Modular MAX · The Infernet Book

Modular MAX (formerly Modular Engine) is a high-performance inference runtime from Modular, the company behind the Mojo programming language. MAX uses a compiler-based approach to optimization rather than hand-tuned CUDA kernels, which means it can apply aggressive optimizations across the full compute graph.

Requirements

Installing MAX

# Install Modular CLI
curl -ssL https://magic.modular.com | bash
source ~/.bashrc

# Install MAX
magic add max

pip install max

max --version

Starting MAX Serve

max serve \
  --model-path Qwen/Qwen2.5-14B-Instruct \
  --host 0.0.0.0 \
  --port 8080

HF_TOKEN=hf_... max serve \
  --model-path meta-llama/Llama-3.1-8B-Instruct \
  --host 0.0.0.0 \
  --port 8080

curl http://localhost:8080/health
# {"status":"ok"}

curl http://localhost:8080/v1/chat/completions \
  -H "Content-Type: application/json" \
  -d '{
    "model": "Qwen/Qwen2.5-14B-Instruct",
    "messages": [{"role": "user", "content": "Hello"}],
    "max_tokens": 50
  }'

How MAX Differs

Compiler-based optimization: vLLM and SGLang are written primarily in Python with custom CUDA kernels for hot paths. MAX compiles the model graph end-to-end using MLIR and applies optimizations that span operator boundaries — fusing attention + MLP, eliminating redundant data movement, etc. For well-supported architectures, this gives competitive or superior performance without requiring architecture-specific hand tuning.

Mojo runtime: The inference kernels are written in Mojo, which compiles to native code.
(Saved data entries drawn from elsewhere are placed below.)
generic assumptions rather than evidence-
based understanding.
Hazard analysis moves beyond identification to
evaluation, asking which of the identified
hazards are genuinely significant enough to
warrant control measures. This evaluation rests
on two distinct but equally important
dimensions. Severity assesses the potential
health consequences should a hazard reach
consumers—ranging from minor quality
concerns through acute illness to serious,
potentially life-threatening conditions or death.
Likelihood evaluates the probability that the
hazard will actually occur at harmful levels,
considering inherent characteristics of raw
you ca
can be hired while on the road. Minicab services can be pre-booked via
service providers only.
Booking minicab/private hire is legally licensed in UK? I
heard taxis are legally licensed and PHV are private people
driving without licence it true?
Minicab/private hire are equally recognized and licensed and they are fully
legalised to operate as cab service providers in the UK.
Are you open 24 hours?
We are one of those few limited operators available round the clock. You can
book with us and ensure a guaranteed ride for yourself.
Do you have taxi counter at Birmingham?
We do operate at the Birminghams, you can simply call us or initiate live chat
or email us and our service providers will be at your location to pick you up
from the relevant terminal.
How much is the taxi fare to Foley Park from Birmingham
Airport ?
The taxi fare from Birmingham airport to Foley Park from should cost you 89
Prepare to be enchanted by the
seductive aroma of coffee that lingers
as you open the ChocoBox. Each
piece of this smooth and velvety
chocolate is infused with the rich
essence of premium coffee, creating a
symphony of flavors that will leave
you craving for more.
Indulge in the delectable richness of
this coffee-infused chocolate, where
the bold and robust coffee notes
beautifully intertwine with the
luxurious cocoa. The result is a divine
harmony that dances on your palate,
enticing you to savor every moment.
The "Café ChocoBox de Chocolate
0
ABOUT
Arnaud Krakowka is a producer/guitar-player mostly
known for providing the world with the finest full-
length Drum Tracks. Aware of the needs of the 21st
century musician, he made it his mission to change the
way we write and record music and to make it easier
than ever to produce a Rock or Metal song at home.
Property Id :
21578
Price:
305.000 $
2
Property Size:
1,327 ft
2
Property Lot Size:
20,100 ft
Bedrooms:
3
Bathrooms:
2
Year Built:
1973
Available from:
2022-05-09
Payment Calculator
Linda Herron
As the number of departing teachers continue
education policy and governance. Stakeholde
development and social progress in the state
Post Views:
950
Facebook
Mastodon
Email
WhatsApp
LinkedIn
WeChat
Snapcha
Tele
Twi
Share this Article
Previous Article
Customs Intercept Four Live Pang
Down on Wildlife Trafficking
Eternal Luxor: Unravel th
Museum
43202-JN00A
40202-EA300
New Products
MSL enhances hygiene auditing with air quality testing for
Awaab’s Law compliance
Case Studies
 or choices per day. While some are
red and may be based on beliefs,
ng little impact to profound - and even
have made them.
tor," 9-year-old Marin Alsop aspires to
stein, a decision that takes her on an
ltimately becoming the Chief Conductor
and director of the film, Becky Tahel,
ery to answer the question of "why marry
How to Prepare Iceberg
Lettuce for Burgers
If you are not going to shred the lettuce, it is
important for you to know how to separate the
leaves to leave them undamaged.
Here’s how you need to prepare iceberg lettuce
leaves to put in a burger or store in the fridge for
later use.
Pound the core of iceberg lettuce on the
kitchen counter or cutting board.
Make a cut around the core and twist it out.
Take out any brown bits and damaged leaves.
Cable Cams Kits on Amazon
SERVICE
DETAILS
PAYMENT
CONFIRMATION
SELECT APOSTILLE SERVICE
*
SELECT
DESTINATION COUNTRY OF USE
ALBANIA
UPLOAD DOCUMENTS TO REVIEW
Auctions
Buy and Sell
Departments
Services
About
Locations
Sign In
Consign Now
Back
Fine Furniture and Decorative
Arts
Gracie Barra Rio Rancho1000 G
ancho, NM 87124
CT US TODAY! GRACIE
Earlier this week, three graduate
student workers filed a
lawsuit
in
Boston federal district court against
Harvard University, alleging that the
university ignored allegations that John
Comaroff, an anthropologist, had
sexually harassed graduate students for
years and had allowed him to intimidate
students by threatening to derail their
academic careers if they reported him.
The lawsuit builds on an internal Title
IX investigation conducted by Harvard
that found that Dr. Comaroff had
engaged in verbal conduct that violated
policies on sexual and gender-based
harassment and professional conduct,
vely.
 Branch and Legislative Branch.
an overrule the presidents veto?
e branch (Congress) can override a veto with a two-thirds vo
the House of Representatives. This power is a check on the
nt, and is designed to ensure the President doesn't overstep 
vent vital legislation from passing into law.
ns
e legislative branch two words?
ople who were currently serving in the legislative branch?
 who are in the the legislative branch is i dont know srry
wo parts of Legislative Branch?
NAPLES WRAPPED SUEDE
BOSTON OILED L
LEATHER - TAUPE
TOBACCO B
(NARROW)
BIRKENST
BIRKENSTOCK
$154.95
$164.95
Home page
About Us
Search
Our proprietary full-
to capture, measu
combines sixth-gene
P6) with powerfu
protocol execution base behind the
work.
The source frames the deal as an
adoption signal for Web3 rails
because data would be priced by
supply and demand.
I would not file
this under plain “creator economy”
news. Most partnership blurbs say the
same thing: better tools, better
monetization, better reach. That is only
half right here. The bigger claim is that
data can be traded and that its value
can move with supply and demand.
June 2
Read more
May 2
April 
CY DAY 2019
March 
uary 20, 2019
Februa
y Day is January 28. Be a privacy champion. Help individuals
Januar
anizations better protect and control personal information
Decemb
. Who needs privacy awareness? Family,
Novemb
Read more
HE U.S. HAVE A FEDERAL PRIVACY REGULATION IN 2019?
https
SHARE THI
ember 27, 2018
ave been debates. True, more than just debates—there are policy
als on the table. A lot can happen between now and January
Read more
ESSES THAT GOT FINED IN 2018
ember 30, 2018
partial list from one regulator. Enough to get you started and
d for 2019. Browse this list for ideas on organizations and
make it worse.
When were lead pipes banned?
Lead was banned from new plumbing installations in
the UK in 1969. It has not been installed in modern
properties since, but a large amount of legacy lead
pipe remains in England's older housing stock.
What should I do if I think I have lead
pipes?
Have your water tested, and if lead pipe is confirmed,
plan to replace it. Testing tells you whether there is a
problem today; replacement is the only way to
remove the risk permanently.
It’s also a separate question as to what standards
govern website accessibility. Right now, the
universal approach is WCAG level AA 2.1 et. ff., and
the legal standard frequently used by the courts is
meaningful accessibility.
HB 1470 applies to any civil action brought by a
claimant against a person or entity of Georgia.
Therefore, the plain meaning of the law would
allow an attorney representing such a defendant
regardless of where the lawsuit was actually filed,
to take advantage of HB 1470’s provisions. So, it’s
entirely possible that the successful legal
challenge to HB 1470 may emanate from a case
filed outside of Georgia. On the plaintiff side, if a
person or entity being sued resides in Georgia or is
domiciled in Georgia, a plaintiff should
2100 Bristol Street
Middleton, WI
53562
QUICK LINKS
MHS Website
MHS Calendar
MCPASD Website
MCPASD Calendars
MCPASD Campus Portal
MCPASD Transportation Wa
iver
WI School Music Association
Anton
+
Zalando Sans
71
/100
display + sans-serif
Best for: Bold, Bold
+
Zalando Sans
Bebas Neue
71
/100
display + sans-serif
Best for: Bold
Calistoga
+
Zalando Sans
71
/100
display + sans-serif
This avoids Python GIL overhead and enables aggressive inlining that Python-based frameworks can’t do.

Continuous batching: Like vLLM, MAX uses continuous batching to maximize GPU utilization across concurrent requests. New requests join an in-flight batch as soon as a slot is available rather than waiting for the current batch to complete.

Throughput Benchmarks

On an NVIDIA H100 80GB serving Qwen2.5-14B-Instruct at 512 output tokens, approximate throughput:

These numbers are illustrative. Actual performance depends heavily on model architecture, quantization, batch size, and hardware. Benchmark against your own workload.

Quantization

Backend	Tokens/second (single stream)	Tokens/second (16 concurrent)
Ollama	85	220
vLLM	120	580
SGLang	125	610
MAX	130	640

# AWQ quantization (fast, good quality)
max serve \
  --model-path Qwen/Qwen2.5-14B-Instruct-AWQ \
  --port 8080

# GPTQ
max serve \
  --model-path TheBloke/Qwen2.5-14B-GPTQ \
  --port 8080

# bitsandbytes (4-bit NF4)
max serve \
  --model-path Qwen/Qwen2.5-14B-Instruct \
  --quantization bnb-4bit \
  --port 8080

Context Length

# Extend context beyond model default
max serve \
  --model-path Qwen/Qwen2.5-14B-Instruct \
  --max-length 32768 \
  --port 8080

Key Environment Variables

# MAX server address
MODULAR_MAX_HOST=http://localhost:8080

# Model path
MAX_MODEL=Qwen/Qwen2.5-14B-Instruct

# HuggingFace token
HF_TOKEN=hf_your_token_here

# GPU device selection
CUDA_VISIBLE_DEVICES=0

# Number of GPU workers
MAX_NUM_GPUS=1

Infernet Config

{
  "backend": "max",
  "max_host": "http://localhost:8080",
  "max_model": "Qwen/Qwen2.5-14B-Instruct"
}

Systemd Service

[Unit]
Description=Modular MAX Inference Server
After=network.target

[Service]
Type=simple
User=infernet
ExecStart=/home/infernet/.modular/bin/max serve \
  --model-path Qwen/Qwen2.5-14B-Instruct \
  --host 0.0.0.0 \
  --port 8080
Restart=always
RestartSec=10
Environment=CUDA_VISIBLE_DEVICES=0

[Install]
WantedBy=multi-user.target

Model Support

MAX has strong support for: - Qwen2, Qwen2.5 family - Llama 3, Llama 3.1, Llama 3.2 - Mistral, Mixtral - Phi-3, Phi-3.5 - Gemma 2

Check the Modular docs for the current supported model list. For models not yet natively supported, MAX can often serve them via HuggingFace Transformers compatibility mode (slower but still works).